This weekend, Floyd Mayweather Jr. could make up to $400 million in the “Money Fight” against Conor McGregor. But about half of that will go to taxes, and there are reports that he still owes the IRS a large sum from 2015, the year he earned over $200 million fighting Manny Pacquiao.
Now, your tax issues may have fewer zeros, but you still don’t want to owe the IRS a large amount at end-year. For one, it hurts writing big checks to the IRS. But primarily, underpayment adds penalty and interest, which can be easily avoided. So how do you prevent this situation? Increase withholding or pay estimates:
If you just draw a salary and still owe money, you need to adjust your withholdings on file with your employer by submitting a new W-4. It’s not the most intuitive form, but just remember that the more allowances you claim, the less your employer will withhold—it’s an inverse relationship. So if you want to have more withheld, claim fewer allowances.

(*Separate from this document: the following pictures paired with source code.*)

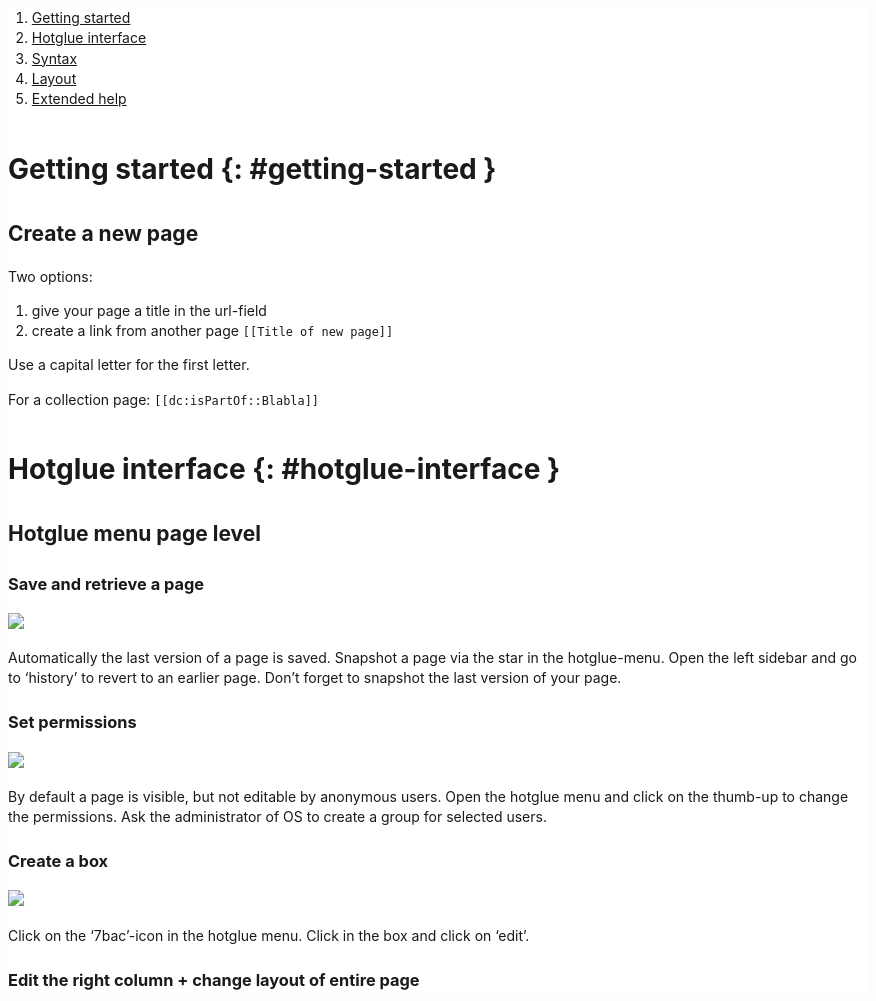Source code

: 1. [Getting started](#getting-started)
2. [Hotglue interface](#hotglue-interface)
3. [Syntax](#syntax)
4. [Layout](#layout)
5. [Extended help](#extended-help)


Getting started {: #getting-started }
=====================================

Create a new page
-----------------

Two options:

1. give your page a title in the url-field
2. create a link from another page `[[Title of new page]]`

Use a capital letter for the first letter.

For a collection page: `[[dc:isPartOf::Blabla]]`


Hotglue interface {: #hotglue-interface }
=========================================

Hotglue menu page level
-----------------------

### Save and retrieve a page

![](/static/olga/png/icons/star.png)

Automatically the last version of a page is saved.
Snapshot a page via the star in the hotglue-menu. Open the left sidebar and go
to ‘history’ to revert to an earlier page. Don’t forget to snapshot the last
version of your page.

### Set permissions

![](/static/olga/png/icons/ok.png)

By default a page is visible, but not editable by anonymous users. Open the
hotglue menu and click on the thumb-up to change the permissions. Ask the
administrator of OS to create a group for selected users.

### Create a box

![](/static/olga/png/icons/new.png)

Click on the ‘7bac’-icon in the hotglue menu. Click in the box and click on
‘edit’.

### Edit the right column + change layout of entire page
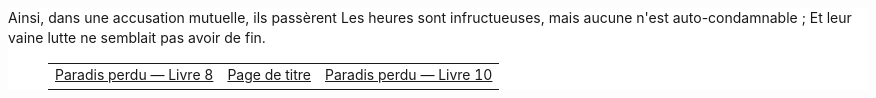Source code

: Ainsi, dans une accusation mutuelle, ils passèrent
Les heures sont infructueuses, mais aucune n'est auto-condamnable ;
Et leur vaine lutte ne semblait pas avoir de fin.

<figure class="table chapter-navigator">
  <table>
    <tbody>
      <tr>
        <td>
        <a href="/fr/book/Christianity/Paradise_Lost_and_Regained/Paradise_Lost_8">
          <span class="mdi mdi-arrow-left-drop-circle"></span><span class="pl-2">Paradis perdu — Livre 8</span>
        </a>
        </td>
        <td>
        <a href="/fr/book/Christianity/Paradise_Lost_and_Regained">
          <span class="mdi mdi-book-open-variant"></span><span class="pl-2">Page de titre</span>
        </a>
        </td>
        <td>
        <a href="/fr/book/Christianity/Paradise_Lost_and_Regained/Paradise_Lost_10">
          <span class="pr-2">Paradis perdu — Livre 10</span><span class="mdi mdi-arrow-right-drop-circle"></span>
        </a>
        </td>
      </tr>
    </tbody>
  </table>
</figure>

Another common issue with underpayment comes from traditional IRA, 401(k), and pension distributions. Some taxpayers mistakenly believe that these amounts are tax-free, but they are definitely not. And if they create a tax liability at year-end, you should update your withdrawal information to either have the custodian start withholding or increase withholding to avoid that situation.
Pay Quarterly Estimates
Those who are self-employed should be well aware of this process. When you file one year’s tax return, tax preparers will generally provide you with vouchers to pay tax estimates for the next year. When you’re self-employed, there’s no one to withhold tax payments, so you have to send them in yourself.
Current year estimates are usually based on income from the year prior, so if your business income is consistent, your estimates will be too. But if your income fluctuates wildly year-to-year (e.g. contractors, plaintiff attorneys, anyone in sales, etc.), you may need to do some mid-year adjustments.
Additionally, those with large investment portfolios, rental property, or side gigs should also make quarterly tax payments to ensure that no penalty and interest accrue as the result of tax underpayment.
Everyone hates dealing with taxes, so no one thinks about them until returns are due. But if you plan ahead, you can avoid the added sting of penalties and interest.